# What is required:
Some of the lines below need repeating. Reproduce exactly those between the lines holding "(482, 372) = (479, 392): none -> potted plant" and "(430, 347) = (581, 414): grey", inclusive.

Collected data
┏━━
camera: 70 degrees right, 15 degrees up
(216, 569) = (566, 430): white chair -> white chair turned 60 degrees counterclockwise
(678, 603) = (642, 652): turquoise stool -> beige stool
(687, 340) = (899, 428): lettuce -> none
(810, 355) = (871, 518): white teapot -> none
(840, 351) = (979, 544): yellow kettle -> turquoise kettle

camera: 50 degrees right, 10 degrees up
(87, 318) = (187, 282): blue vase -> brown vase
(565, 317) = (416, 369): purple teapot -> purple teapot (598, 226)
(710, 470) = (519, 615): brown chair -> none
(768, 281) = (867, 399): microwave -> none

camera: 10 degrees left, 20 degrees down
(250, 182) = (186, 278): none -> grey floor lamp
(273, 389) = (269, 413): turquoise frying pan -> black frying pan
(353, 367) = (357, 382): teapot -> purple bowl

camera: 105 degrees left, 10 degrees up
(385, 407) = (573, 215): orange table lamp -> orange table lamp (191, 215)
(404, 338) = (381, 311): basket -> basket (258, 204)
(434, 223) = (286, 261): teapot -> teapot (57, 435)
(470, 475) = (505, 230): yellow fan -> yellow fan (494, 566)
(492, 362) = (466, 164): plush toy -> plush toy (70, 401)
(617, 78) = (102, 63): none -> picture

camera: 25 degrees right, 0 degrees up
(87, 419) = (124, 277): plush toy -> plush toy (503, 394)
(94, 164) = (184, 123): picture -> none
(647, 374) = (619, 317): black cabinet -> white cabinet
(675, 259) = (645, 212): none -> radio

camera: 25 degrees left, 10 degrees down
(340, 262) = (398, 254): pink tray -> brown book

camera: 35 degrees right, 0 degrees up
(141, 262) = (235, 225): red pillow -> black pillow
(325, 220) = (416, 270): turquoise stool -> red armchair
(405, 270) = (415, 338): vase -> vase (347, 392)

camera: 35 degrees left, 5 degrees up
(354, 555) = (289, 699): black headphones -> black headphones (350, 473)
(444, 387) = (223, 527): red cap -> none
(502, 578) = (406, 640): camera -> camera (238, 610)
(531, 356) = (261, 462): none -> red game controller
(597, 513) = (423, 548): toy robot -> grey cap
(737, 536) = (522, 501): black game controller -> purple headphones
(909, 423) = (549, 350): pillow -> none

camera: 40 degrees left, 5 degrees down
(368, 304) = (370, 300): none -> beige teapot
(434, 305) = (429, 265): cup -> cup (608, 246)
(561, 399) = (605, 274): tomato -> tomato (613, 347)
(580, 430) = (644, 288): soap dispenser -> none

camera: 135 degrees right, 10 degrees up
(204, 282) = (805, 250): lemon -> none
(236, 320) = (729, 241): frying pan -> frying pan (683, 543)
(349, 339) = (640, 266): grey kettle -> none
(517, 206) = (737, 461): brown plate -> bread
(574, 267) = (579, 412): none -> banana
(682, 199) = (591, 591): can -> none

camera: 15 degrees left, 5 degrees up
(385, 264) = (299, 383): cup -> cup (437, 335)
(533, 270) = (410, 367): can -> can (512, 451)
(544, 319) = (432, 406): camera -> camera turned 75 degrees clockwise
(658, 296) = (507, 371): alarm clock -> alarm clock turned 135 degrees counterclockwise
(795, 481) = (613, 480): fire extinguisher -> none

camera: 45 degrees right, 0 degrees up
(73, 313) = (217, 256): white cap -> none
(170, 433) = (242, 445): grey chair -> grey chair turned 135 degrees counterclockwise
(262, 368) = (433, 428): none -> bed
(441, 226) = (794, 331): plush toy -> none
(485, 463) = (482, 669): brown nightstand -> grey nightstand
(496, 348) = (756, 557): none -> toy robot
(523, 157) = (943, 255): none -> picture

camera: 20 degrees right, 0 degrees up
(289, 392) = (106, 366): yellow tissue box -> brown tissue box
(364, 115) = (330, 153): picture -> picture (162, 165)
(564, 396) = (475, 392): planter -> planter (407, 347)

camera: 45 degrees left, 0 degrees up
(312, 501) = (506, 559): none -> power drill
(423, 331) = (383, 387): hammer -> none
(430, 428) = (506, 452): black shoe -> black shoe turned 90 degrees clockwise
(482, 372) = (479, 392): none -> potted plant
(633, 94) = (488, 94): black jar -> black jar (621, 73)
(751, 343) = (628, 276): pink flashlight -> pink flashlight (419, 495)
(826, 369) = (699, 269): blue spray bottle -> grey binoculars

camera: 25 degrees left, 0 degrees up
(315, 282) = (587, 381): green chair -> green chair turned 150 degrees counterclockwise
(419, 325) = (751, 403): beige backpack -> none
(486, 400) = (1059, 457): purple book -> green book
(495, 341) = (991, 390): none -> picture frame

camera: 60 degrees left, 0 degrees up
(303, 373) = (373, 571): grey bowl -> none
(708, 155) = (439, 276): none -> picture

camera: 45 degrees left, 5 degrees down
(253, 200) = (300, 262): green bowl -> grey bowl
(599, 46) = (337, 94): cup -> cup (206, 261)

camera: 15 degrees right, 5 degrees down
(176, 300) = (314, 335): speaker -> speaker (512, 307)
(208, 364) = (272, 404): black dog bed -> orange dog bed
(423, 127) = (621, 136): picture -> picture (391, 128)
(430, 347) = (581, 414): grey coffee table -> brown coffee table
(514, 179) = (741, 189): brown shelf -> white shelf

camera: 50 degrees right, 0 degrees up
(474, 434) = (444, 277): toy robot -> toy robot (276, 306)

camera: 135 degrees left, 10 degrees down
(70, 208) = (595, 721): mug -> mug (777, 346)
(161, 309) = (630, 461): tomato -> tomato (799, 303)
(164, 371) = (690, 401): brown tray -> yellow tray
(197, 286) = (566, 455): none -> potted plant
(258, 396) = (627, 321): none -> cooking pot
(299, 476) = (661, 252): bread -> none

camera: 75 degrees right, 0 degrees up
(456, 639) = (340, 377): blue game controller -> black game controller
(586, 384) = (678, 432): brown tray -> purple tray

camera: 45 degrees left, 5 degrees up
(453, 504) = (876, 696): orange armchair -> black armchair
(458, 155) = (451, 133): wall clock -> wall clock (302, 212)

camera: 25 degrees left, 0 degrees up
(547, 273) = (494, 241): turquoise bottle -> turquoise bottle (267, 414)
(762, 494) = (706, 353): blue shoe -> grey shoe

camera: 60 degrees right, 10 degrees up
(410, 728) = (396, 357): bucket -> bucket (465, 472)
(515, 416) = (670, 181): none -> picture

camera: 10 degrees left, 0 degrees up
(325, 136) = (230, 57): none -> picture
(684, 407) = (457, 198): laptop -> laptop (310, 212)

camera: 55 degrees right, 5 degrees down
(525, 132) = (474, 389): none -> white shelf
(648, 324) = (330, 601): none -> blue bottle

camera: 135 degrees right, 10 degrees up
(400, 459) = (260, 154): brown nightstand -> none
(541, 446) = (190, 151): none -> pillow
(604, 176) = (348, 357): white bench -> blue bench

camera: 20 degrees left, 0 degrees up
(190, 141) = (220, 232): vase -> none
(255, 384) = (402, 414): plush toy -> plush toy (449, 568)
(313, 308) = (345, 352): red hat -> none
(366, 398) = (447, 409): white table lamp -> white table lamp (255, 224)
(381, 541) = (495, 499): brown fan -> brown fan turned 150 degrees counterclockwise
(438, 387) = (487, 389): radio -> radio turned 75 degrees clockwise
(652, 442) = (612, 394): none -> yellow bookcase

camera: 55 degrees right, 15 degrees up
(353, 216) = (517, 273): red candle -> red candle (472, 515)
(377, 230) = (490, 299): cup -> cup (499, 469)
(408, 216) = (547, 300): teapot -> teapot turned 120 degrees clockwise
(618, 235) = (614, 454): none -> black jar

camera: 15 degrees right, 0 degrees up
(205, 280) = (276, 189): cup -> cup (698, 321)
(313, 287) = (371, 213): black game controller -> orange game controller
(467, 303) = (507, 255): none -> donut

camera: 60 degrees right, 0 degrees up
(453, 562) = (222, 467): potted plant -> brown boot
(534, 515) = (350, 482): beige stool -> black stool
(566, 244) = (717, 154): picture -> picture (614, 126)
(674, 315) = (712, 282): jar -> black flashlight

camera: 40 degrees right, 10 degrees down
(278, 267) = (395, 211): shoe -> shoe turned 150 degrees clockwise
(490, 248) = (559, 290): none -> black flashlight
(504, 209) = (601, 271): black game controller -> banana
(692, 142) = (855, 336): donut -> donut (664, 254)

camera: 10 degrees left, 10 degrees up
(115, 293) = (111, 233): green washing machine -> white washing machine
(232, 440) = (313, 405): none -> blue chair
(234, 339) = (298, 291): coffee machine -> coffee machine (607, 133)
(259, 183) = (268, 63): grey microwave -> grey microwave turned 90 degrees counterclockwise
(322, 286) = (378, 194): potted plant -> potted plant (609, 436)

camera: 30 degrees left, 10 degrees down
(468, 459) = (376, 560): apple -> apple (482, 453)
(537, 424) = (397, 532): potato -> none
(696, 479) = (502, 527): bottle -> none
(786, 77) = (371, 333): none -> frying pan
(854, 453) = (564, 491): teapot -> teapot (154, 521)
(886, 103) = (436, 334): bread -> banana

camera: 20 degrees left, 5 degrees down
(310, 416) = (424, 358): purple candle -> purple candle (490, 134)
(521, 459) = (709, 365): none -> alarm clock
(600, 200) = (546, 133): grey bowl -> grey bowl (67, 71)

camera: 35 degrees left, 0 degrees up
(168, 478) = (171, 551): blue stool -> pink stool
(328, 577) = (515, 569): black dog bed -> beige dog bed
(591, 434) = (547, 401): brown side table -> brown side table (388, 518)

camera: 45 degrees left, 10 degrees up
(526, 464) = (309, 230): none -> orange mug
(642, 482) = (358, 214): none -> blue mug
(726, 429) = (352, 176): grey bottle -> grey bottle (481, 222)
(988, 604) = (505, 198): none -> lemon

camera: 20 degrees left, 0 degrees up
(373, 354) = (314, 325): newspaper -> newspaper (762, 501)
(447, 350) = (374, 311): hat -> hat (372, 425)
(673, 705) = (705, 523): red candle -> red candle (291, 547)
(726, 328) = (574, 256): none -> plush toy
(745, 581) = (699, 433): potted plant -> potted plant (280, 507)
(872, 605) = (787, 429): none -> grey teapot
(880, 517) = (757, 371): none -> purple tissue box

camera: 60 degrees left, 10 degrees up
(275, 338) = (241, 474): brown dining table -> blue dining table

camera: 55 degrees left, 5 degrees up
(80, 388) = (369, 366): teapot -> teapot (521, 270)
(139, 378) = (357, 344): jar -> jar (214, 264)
┗━━
# Answer for this exercise:
(482, 372) = (479, 392): none -> potted plant
(633, 94) = (488, 94): black jar -> black jar (621, 73)
(751, 343) = (628, 276): pink flashlight -> pink flashlight (419, 495)
(826, 369) = (699, 269): blue spray bottle -> grey binoculars

camera: 25 degrees left, 0 degrees up
(315, 282) = (587, 381): green chair -> green chair turned 150 degrees counterclockwise
(419, 325) = (751, 403): beige backpack -> none
(486, 400) = (1059, 457): purple book -> green book
(495, 341) = (991, 390): none -> picture frame

camera: 60 degrees left, 0 degrees up
(303, 373) = (373, 571): grey bowl -> none
(708, 155) = (439, 276): none -> picture

camera: 45 degrees left, 5 degrees down
(253, 200) = (300, 262): green bowl -> grey bowl
(599, 46) = (337, 94): cup -> cup (206, 261)

camera: 15 degrees right, 5 degrees down
(176, 300) = (314, 335): speaker -> speaker (512, 307)
(208, 364) = (272, 404): black dog bed -> orange dog bed
(423, 127) = (621, 136): picture -> picture (391, 128)
(430, 347) = (581, 414): grey coffee table -> brown coffee table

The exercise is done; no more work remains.